=== Data section ===
--------

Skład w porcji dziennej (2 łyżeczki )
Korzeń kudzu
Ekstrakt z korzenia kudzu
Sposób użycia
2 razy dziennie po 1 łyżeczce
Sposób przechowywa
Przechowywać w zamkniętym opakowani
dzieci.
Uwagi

--------

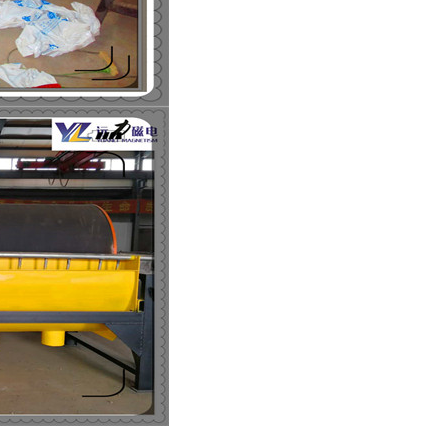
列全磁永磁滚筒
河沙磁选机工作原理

--------

=== Your goal ===
How many lines of the material above contain the string "kudzu", matching case exactly? Reply with the number alone.

=== Solution for this exercise ===
2